En Guinée, les régimes changent, les hommes passent mais le système se perpétue. Une situation qui s’explique en grande partie par la défaillance de l’État se traduisant notamment par son incapacité non seulement à répondre au besoin de sécurité collectif des populations, mais aussi à mettre en place un cadre de gouvernance adéquat permettant d’assurer la séparation et l’équilibre des pouvoirs publics, gage de tout Etat de droit et de stabilité institutionnelle durable.
Au fil de l’histoire du pays, cette déliquescence de l’État se traduisant notamment par la prééminence du pouvoir Exécutif dans un contexte où la volonté du peuple n’a jamais été véritablement le fondement des pouvoirs publics a généré l’émergence d’un État répressif engendrant plusieurs victimes dont le nombre ne cesse d’accroître au fil des régimes.
A ce niveau, il faut faire remarquer que la perpétuation de cette violence d’État contre le peuple, dans un contexte où l’identité politique est souvent confondue à l’identité ethnique, continue à exacerber les clivages politiques et ethniques affectant dangereusement le tissu social et l’unité nationale.
Les échecs de gouvernance des régimes qui se sont succédé ont ouvert un boulevard aux forces de défense et de sécurité pour s’imposer comme seul rempart contre les dérives des régimes dont ils servent eux-mêmes de bouclier ! Car tous les régimes qui se sont succédé en Guinée, qu’ils soient civils ou militaires, se sont tous appuyé sur les forces de défense et de sécurité soit pour conserver, soit pour confisquer le pouvoir.
D’ailleurs, il est important de souligner que depuis 1984, les forces de défense et de sécurité sont au cœur de l’exercice du pouvoir politique en Guinée et exercent non seulement la plupart des fonctions traditionnellement réservées aux autorités civiles, mais aussi continuent à jouir des privilèges et avantages importants au sein de l’appareil de l’État. En outre, sur les 6 chefs d’Etat que le pays a connu depuis son accession à l’indépendance, 4 sont des militaires.
Dans le contexte actuel, c’est quand même curieux de voir que la quasi-totalité des allégations de détournement de deniers publics pendant devant la Cour de répression des infractions économiques et financières de l’État (CRIEF) ne visent que des civils.
A ce titre, sachant les efforts et sacrifices consentis déjà par notre peuple dans la quête de la liberté et la consolidation de nos acquis démocratiques, il est à la fois préoccupant et regrettable de voir les attitudes d’une certaine élite de notre pays visant toujours à soutenir et encourager la confiscation continue du pouvoir par les forces de défense et de sécurité au détriment de la classe politique. Celle-là même que tous nos textes de lois accordent toutes les prérogatives pour conquérir et exercer le pouvoir politique en Guinée. C’est d’autant préoccupant que bon nombre des acteurs qui sont en train de se livrer à cette pratique aux antipodes des valeurs et principes républicains de l’État aujourd’hui en Guinée étaient hier considérés comme des fervents défenseurs des valeurs et principes démocratiques.

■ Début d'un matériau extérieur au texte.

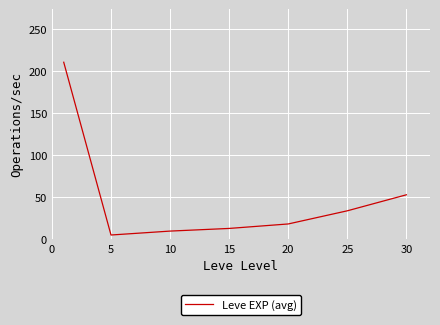

True or false: the data has more than 1 interior local peaks.

False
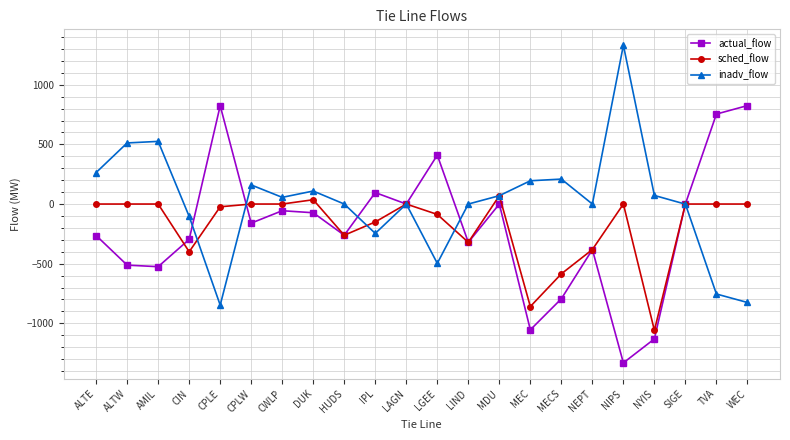

True or false: sched_flow has more than 1 points higher than both neighbors.

True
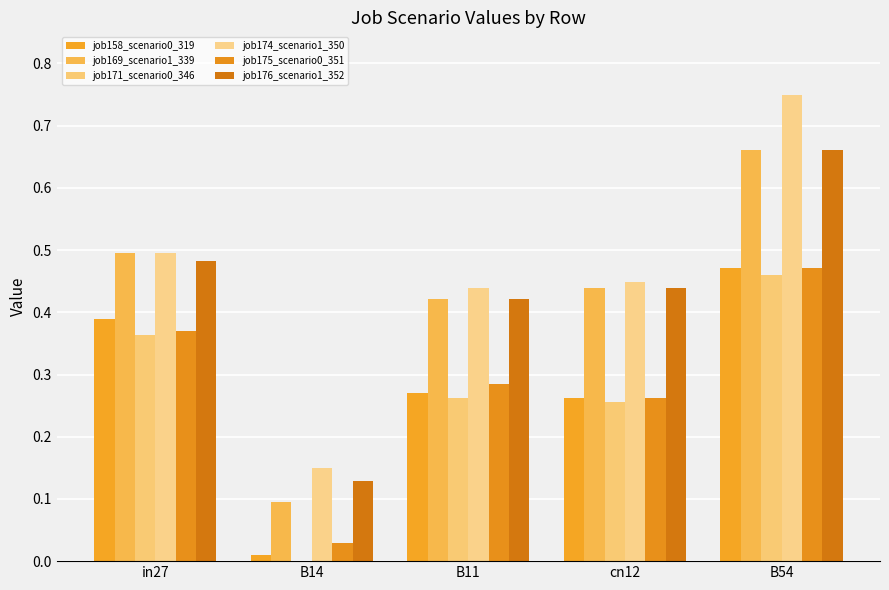

What is the sum of all job175_scenario0_351 values?

1.4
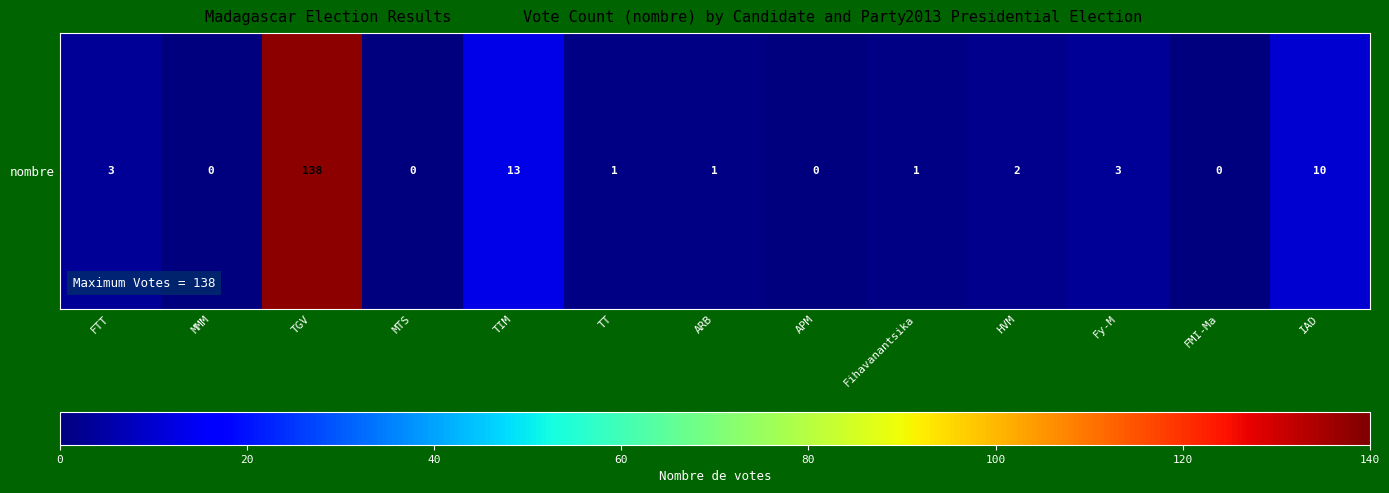

List the labels in order of value, largest first.

TGV, TIM, IAD, FTT, Fy-M, HVM, TT, ARB, Fihavanantsika, MMM, MTS, APM, FMI-Ma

Pour ma part, il est important de faire remarquer que toute stratégie visant à instaurer la SUPRÉMATIE MILITAIRE dans la gestion du pouvoir politique risque de créer un précédent très dangereux qui risque d’anéantir tous les efforts du peuple de Guinée pour la construction d’un Etat de droit, respectueux des droits humains auquel nous aspirons tous. Au-delà, cette posture de privilégier les militaires au détriment des civils dans la gestion du pouvoir politique est une manière de disqualifier toute la classe politique guinéenne à prétendre conquérir et exercer le pouvoir politique qui est sa vocation principale dans toute démocratie, par la sollicitation des suffrages des citoyens au cours d’élections périodiques définies par les textes de lois de chaque pays, conformément à l’esprit de l’article 25 du Pacte international relatif aux droits civils politiques auquel la Guinée est partie.
Dans le contexte actuel, il est également important de rappeler qu’il est de notre devoir et de notre responsabilité à tous et toutes de faire en sorte que le débat politique et citoyen en Guinée soit tourné vers les principes et valeurs inscrits dans la Charte des Nations Unies, la Déclaration universelle des droits de l’homme, la Charte africaine de la démocratie, les élections et de la gouvernance ainsi que l’essentiel des instruments juridiques internationaux des droits humains inscrits dans nos Constitutions depuis 1958 et reprise dans le préambule de la Charte de la transition élaborée et rendue public par le Comité national du rassemblement pour le développement (CNRD), après sa prise du pouvoir le 05 septembre 2021. Car ce sont ces principes et valeurs qui constituent le fondement de notre Nation en dépit de notre diversité culturelle et ethnique. Ils constituent également le gage de notre unité nationale et le meilleur atout pour la stabilité durable de notre pays.